Collected data
======

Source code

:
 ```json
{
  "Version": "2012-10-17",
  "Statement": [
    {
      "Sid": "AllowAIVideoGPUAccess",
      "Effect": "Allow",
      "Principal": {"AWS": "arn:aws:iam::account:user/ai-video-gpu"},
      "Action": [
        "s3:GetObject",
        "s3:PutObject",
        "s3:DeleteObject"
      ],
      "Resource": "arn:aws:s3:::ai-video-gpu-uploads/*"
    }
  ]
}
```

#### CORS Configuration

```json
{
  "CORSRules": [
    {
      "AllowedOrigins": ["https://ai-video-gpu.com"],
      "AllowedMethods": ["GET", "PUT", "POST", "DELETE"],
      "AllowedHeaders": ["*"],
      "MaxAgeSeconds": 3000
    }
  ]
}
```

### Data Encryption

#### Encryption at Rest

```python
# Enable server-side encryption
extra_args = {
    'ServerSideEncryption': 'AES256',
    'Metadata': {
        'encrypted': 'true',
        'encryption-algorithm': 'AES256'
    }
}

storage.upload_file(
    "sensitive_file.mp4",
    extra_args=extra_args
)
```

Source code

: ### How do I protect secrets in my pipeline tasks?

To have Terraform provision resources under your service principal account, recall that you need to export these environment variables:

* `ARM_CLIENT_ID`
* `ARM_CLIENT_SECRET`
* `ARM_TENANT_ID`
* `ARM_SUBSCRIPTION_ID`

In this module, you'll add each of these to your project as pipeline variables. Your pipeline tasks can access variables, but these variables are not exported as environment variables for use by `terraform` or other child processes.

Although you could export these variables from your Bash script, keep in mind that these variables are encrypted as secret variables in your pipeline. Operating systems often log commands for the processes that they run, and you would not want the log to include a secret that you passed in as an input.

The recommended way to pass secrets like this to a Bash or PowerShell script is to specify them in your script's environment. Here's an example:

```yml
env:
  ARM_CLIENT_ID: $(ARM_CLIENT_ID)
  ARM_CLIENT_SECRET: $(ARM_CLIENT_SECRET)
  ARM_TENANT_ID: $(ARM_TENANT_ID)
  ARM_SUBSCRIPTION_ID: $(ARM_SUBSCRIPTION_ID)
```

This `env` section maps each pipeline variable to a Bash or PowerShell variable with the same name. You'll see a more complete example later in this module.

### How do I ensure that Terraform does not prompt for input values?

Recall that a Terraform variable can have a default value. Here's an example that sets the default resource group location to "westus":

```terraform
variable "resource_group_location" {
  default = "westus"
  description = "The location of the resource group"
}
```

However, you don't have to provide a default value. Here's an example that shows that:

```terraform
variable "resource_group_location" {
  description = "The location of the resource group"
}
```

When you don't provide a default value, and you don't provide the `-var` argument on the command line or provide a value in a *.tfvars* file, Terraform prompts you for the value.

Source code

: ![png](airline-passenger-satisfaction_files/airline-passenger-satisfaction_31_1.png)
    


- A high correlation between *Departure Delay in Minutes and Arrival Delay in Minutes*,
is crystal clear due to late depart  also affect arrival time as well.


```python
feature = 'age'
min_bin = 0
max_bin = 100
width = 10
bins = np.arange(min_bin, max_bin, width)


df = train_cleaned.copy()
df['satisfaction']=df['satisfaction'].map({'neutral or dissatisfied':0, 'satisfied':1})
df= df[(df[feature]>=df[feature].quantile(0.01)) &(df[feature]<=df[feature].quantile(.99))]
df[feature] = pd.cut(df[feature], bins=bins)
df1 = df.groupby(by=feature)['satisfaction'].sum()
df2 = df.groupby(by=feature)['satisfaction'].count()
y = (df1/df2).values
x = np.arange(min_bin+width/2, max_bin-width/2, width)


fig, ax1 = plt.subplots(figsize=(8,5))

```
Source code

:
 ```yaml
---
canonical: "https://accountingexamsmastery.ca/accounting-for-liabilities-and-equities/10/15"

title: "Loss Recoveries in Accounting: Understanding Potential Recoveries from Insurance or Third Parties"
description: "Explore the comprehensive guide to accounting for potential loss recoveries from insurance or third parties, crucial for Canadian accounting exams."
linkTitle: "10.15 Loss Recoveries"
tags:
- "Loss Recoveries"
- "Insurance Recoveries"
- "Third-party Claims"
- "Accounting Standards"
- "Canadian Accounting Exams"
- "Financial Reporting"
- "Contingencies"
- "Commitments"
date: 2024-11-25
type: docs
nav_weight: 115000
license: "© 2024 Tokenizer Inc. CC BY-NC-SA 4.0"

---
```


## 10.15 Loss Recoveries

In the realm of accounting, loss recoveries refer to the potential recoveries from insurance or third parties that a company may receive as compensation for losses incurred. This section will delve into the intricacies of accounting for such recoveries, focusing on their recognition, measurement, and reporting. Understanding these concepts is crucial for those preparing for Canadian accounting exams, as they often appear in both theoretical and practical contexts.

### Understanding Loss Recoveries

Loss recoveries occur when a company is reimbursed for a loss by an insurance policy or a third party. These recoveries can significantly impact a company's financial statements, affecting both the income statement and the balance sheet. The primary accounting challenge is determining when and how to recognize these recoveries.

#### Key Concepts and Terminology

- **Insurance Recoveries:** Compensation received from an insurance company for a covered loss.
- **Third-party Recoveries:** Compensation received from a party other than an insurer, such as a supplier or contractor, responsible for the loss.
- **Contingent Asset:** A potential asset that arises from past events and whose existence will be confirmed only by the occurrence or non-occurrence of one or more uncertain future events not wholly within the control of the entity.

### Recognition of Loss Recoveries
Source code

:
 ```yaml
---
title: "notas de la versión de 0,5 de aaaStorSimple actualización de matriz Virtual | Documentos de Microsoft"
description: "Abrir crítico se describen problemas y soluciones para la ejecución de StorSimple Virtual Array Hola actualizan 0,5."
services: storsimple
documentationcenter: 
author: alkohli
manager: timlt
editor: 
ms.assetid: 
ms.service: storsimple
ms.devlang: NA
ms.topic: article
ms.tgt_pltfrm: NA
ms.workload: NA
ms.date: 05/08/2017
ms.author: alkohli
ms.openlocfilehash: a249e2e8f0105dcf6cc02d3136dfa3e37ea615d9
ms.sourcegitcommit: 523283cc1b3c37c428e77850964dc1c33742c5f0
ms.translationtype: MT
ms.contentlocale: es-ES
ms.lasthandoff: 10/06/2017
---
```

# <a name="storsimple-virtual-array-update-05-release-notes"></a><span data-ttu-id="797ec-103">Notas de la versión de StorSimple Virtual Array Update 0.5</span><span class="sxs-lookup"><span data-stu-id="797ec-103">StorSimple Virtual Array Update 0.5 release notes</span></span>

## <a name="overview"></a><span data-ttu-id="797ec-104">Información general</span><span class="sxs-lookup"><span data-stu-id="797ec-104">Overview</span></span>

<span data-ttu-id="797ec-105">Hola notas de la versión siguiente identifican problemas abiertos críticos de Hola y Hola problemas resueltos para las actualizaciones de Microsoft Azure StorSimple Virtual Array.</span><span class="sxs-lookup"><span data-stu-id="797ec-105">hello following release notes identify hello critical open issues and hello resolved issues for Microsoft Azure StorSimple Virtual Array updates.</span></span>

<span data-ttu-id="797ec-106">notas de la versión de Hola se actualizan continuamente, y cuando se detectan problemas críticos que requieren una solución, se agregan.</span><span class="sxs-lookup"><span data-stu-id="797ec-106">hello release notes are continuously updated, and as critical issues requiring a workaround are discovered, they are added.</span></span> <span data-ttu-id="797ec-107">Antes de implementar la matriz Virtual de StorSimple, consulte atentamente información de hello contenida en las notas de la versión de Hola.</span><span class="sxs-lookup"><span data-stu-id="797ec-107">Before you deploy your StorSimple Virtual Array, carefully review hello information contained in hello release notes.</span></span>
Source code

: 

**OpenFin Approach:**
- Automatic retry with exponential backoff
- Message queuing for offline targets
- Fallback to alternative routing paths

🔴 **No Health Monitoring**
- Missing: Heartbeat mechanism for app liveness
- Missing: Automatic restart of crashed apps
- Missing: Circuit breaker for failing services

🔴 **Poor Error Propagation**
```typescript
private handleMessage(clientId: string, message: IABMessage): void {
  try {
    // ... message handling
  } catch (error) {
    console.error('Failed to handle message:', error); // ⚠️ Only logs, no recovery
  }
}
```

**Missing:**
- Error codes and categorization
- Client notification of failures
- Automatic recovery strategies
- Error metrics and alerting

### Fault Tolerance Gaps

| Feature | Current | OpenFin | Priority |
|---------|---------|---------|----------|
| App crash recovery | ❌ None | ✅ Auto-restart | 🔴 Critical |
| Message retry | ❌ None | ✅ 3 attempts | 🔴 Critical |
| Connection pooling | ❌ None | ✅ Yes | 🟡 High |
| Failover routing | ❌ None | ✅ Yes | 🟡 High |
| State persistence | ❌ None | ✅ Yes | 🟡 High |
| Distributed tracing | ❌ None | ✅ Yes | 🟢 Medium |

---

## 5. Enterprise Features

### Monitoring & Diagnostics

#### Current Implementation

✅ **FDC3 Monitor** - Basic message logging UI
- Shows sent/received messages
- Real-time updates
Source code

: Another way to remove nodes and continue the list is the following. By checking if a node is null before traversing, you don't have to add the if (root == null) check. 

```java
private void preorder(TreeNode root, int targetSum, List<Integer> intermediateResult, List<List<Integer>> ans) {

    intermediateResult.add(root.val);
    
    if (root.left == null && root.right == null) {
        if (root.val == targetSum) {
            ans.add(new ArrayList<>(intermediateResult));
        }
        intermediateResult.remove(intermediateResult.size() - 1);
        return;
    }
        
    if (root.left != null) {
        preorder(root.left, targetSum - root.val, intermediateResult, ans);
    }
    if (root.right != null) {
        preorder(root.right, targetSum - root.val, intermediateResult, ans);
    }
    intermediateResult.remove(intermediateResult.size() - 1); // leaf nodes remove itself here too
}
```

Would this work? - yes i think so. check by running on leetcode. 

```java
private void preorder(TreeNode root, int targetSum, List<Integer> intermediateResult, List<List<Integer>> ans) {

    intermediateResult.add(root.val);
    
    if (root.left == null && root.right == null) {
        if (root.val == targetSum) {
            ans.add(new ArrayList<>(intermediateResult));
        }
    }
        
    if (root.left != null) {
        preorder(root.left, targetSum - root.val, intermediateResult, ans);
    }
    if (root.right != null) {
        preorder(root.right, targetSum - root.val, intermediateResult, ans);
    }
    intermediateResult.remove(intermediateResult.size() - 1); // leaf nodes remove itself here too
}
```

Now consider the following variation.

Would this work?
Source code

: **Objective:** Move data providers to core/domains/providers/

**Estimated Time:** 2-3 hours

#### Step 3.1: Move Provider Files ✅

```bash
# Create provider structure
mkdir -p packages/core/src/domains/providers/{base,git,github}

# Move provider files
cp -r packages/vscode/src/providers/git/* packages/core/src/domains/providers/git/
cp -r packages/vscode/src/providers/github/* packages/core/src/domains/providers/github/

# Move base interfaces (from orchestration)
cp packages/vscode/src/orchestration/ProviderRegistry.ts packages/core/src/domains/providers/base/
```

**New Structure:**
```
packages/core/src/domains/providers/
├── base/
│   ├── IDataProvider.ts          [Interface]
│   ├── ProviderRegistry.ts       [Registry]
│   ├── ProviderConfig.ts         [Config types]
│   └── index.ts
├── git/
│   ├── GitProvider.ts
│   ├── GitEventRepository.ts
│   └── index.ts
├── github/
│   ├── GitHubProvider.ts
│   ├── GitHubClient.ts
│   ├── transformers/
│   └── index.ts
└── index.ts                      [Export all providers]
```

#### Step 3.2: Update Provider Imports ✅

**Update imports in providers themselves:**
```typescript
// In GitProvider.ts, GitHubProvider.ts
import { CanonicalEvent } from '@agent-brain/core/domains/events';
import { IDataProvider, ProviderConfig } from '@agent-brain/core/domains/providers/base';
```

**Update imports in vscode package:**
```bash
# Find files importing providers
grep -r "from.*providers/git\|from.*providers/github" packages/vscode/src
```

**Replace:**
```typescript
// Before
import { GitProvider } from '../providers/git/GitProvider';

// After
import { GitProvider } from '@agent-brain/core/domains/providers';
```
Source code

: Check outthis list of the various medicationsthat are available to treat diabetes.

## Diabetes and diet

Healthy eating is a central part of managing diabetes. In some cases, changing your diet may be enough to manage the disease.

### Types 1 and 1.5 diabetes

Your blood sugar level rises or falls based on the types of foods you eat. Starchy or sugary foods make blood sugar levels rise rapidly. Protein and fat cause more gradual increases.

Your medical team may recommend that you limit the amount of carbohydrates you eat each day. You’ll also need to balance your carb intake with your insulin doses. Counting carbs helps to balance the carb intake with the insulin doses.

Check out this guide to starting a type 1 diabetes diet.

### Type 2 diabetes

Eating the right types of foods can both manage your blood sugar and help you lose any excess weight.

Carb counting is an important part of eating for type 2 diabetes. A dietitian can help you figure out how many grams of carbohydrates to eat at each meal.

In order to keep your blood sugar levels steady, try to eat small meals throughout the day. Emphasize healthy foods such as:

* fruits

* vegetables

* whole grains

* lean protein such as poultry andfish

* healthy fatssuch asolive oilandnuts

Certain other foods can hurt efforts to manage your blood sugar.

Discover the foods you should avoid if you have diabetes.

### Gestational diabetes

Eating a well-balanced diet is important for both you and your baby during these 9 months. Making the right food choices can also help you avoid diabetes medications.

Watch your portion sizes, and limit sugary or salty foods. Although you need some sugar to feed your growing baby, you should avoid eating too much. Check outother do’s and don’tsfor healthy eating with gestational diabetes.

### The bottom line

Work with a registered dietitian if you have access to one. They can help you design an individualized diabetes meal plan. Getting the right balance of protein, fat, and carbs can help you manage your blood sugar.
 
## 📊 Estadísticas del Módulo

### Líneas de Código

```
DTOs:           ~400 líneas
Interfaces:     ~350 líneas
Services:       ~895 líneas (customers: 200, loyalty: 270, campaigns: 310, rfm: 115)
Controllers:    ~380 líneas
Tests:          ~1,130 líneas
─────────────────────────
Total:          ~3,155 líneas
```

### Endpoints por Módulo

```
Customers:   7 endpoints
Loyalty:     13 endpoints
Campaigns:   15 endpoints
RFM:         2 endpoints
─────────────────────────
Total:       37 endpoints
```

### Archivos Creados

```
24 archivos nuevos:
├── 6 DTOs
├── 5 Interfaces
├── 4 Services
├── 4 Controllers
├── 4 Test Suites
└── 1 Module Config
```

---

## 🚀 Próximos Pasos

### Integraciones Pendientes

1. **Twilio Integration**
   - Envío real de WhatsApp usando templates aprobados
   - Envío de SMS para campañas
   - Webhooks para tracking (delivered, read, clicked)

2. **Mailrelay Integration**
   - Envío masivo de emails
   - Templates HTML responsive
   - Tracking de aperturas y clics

======

TASK BRIEF
Using the records above, restate word for word the lines from the one with "in providers themselves:**" through the one with "Eating the right", both included.

WRITTEN SOLUTION
**Update imports in providers themselves:**
```typescript
// In GitProvider.ts, GitHubProvider.ts
import { CanonicalEvent } from '@agent-brain/core/domains/events';
import { IDataProvider, ProviderConfig } from '@agent-brain/core/domains/providers/base';
```

**Update imports in vscode package:**
```bash
# Find files importing providers
grep -r "from.*providers/git\|from.*providers/github" packages/vscode/src
```

**Replace:**
```typescript
// Before
import { GitProvider } from '../providers/git/GitProvider';

// After
import { GitProvider } from '@agent-brain/core/domains/providers';
```
Source code

: Check outthis list of the various medicationsthat are available to treat diabetes.

## Diabetes and diet

Healthy eating is a central part of managing diabetes. In some cases, changing your diet may be enough to manage the disease.

### Types 1 and 1.5 diabetes

Your blood sugar level rises or falls based on the types of foods you eat. Starchy or sugary foods make blood sugar levels rise rapidly. Protein and fat cause more gradual increases.

Your medical team may recommend that you limit the amount of carbohydrates you eat each day. You’ll also need to balance your carb intake with your insulin doses. Counting carbs helps to balance the carb intake with the insulin doses.

Check out this guide to starting a type 1 diabetes diet.

### Type 2 diabetes

Eating the right types of foods can both manage your blood sugar and help you lose any excess weight.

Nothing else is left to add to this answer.